Ideal Requirements & Qualifications
3+ years of experience in machine learning engineering, ideally within a product-oriented tech team
Strong software engineering background with experience writing clean, scalable, and maintainable code in Python
Hands-on experience using cloud-based ML services (especially AWS) and pre-trained models in production
Experience with modern deployment stacks and MLOps: CI/CD, model versioning, monitoring, etc
A pragmatic mindset—you value impact, simplicity, and reliability over academic perfection
NICE TO HAVE
Experience integrating LLMs into products via APIs or fine-tuning
Familiarity with React Native applications or full-stack development environments
Prior work in consumer or SMB-facing products.
WHY JOIN SQUIRE?
Work on impactful, customer-facing features powered by machine learning
Help shape our AI-first engineering culture
Enjoy autonomy and ownership over your domain with the support of an exceptional engineering team
Competitive salary, equity, and benefits in a high-growth, mission-driven company
Interview Accommodations
SQUIRE is committed to working with and providing reasonable assistance to individuals with physical and mental disabilities.
If you are an individual with a disability requiring an accommodation to apply for an open position, please email your request to *** and someone on our team will respond to your request.
Equal Employment Opportunity
SQUIRE provides equal employment opportunities to all employees and applicants for employment and prohibits discrimination and harassment of any type without regard to race, color, religion, age, sex, national origin, disability status, genetics, protected veteran status, sexual orientation, gender identity or expression, or any other characteristic protected by federal, state or local laws.

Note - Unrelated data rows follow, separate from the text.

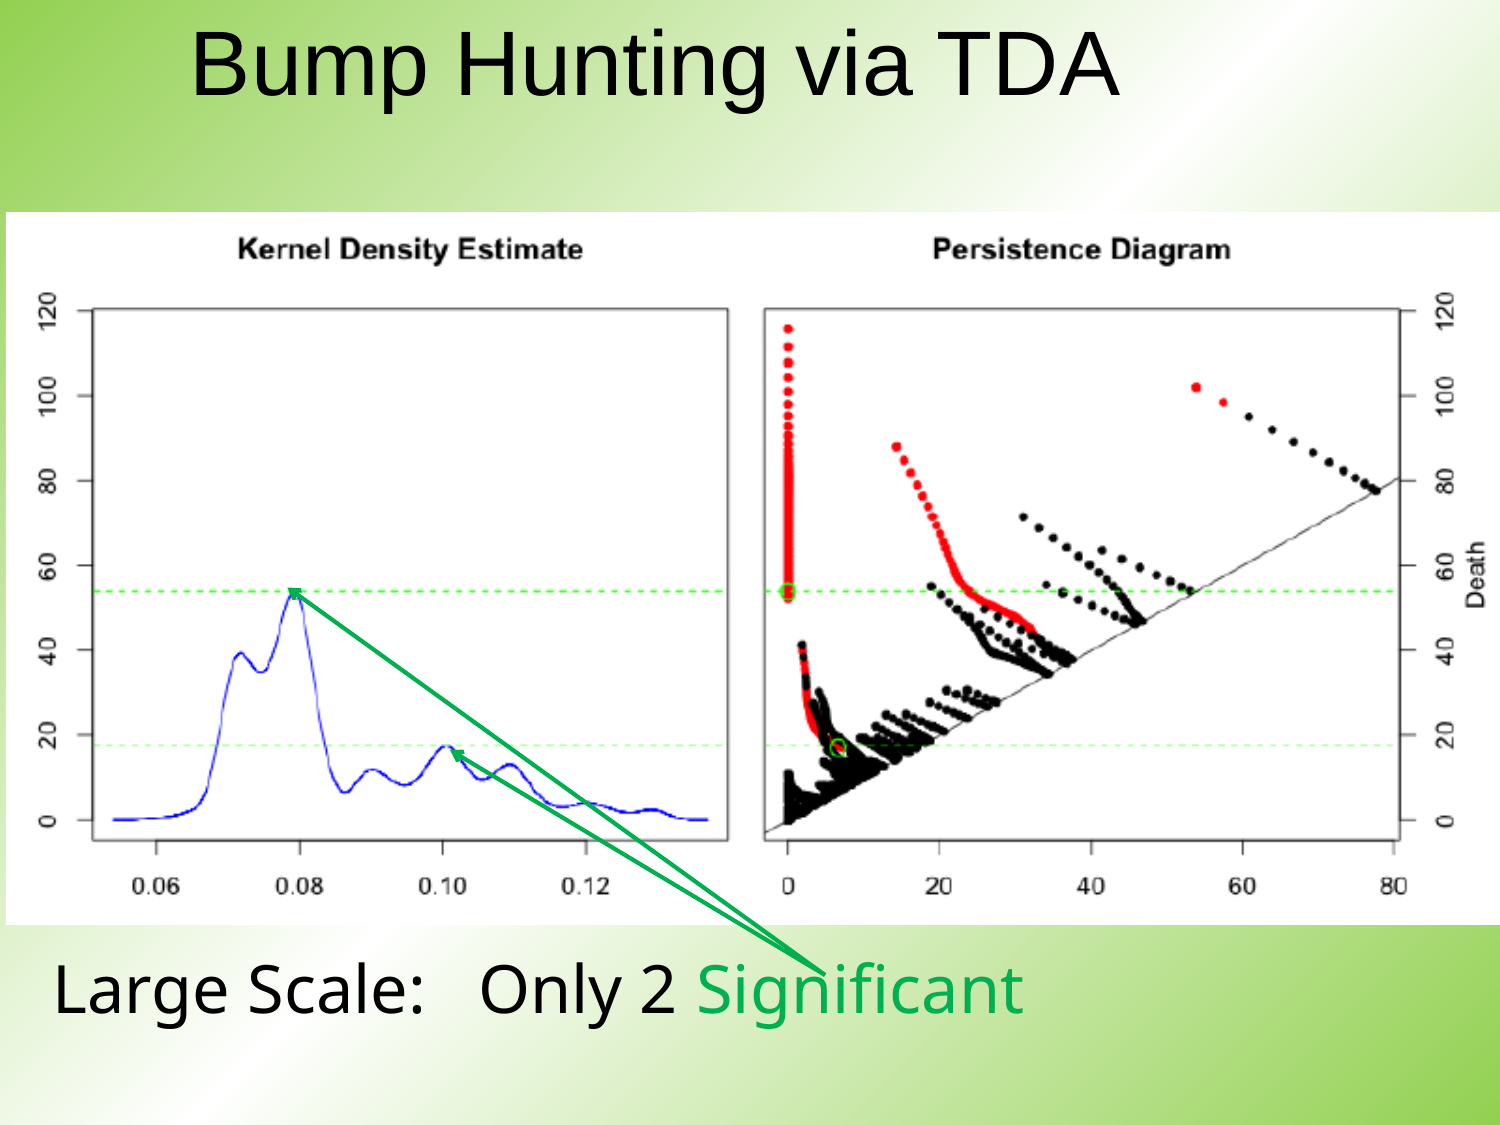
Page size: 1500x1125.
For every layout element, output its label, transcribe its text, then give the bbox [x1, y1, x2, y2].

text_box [449, 749, 825, 975]
title Bump Hunting via TDA [174, 0, 1500, 131]
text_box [287, 587, 825, 975]
picture [5, 212, 1500, 925]
text_box Large Scale: Only 2 Significant [37, 925, 1450, 1035]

This applies to all terms and conditions of employment, including recruiting, hiring, placement, promotion, termination, layoff, recall, transfer, leaves of absence, compensation, and training.
Pay Transparency Nondiscrimination Provision
SQUIRE will not discharge or in any other manner discriminate against employees or applicants because they have inquired about, discussed, or disclosed their own pay or the pay of another employee or applicant.
However, employees who have access to the compensation information of other employees or applicants as a part of their essential job functions cannot disclose the pay of other employees or applicants to individuals who do not otherwise have access to compensation information, unless the disclosure is
- in response to a formal complaint or charge,
- in furtherance of an investigation, proceeding, hearing, or action, including an investigation conducted by the employer, or
- consistent with the contractor's legal duty to furnish information.